*** WORKING DATA Section Begins ***

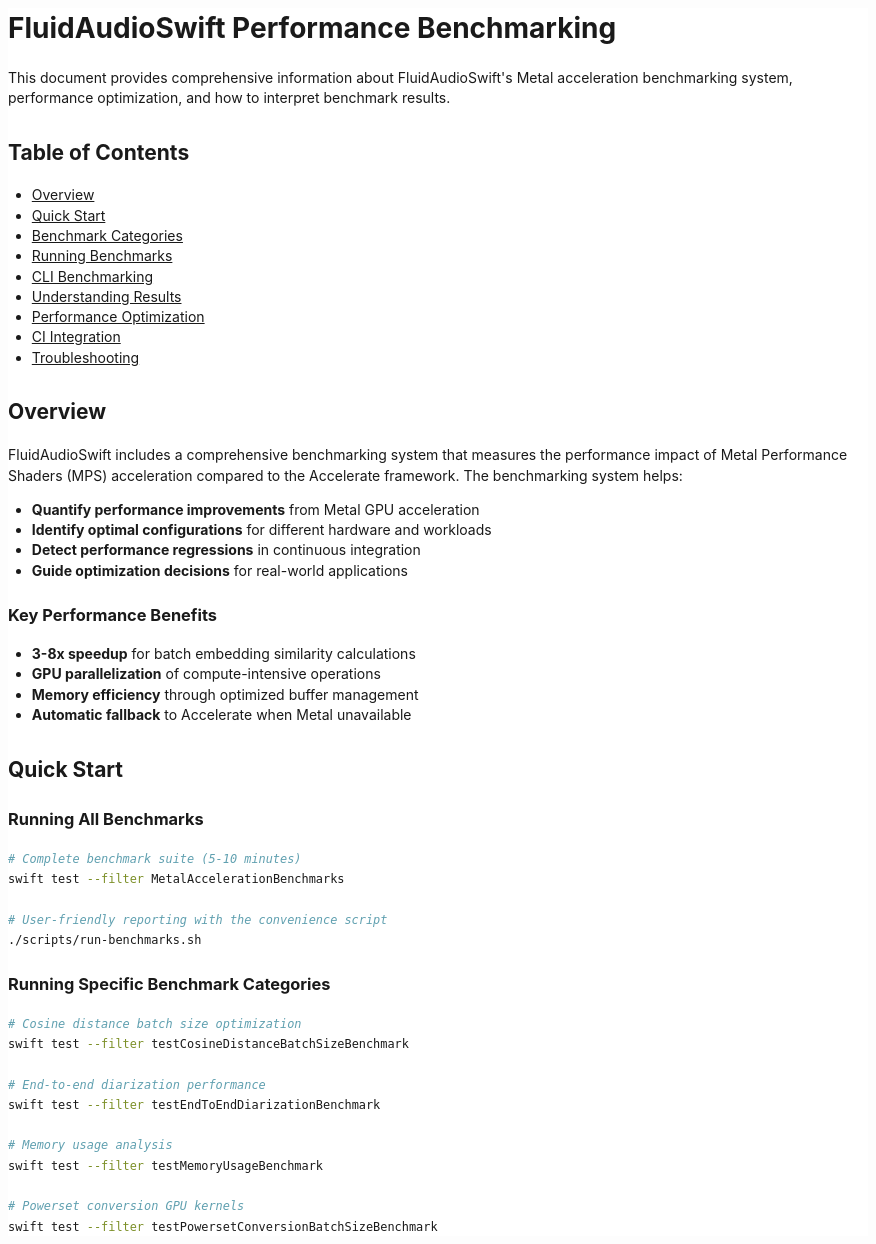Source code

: # FluidAudioSwift Performance Benchmarking

This document provides comprehensive information about FluidAudioSwift's Metal acceleration benchmarking system, performance optimization, and how to interpret benchmark results.

## Table of Contents

- [Overview](#overview)
- [Quick Start](#quick-start)
- [Benchmark Categories](#benchmark-categories)
- [Running Benchmarks](#running-benchmarks)
- [CLI Benchmarking](#cli-benchmarking)
- [Understanding Results](#understanding-results)
- [Performance Optimization](#performance-optimization)
- [CI Integration](#ci-integration)
- [Troubleshooting](#troubleshooting)

## Overview

FluidAudioSwift includes a comprehensive benchmarking system that measures the performance impact of Metal Performance Shaders (MPS) acceleration compared to the Accelerate framework. The benchmarking system helps:

- **Quantify performance improvements** from Metal GPU acceleration
- **Identify optimal configurations** for different hardware and workloads
- **Detect performance regressions** in continuous integration
- **Guide optimization decisions** for real-world applications

### Key Performance Benefits

- **3-8x speedup** for batch embedding similarity calculations
- **GPU parallelization** of compute-intensive operations
- **Memory efficiency** through optimized buffer management
- **Automatic fallback** to Accelerate when Metal unavailable

## Quick Start

### Running All Benchmarks

```bash
# Complete benchmark suite (5-10 minutes)
swift test --filter MetalAccelerationBenchmarks

# User-friendly reporting with the convenience script
./scripts/run-benchmarks.sh
```

### Running Specific Benchmark Categories

```bash
# Cosine distance batch size optimization
swift test --filter testCosineDistanceBatchSizeBenchmark

# End-to-end diarization performance
swift test --filter testEndToEndDiarizationBenchmark

# Memory usage analysis
swift test --filter testMemoryUsageBenchmark

# Powerset conversion GPU kernels
swift test --filter testPowersetConversionBatchSizeBenchmark
```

*** WORKING DATA Section Ends ***

WHAT IS NEEDED = Give the number of lines in the material above that have the word "Running" in them, and nothing more.

ANSWER TO THIS EXERCISE = 3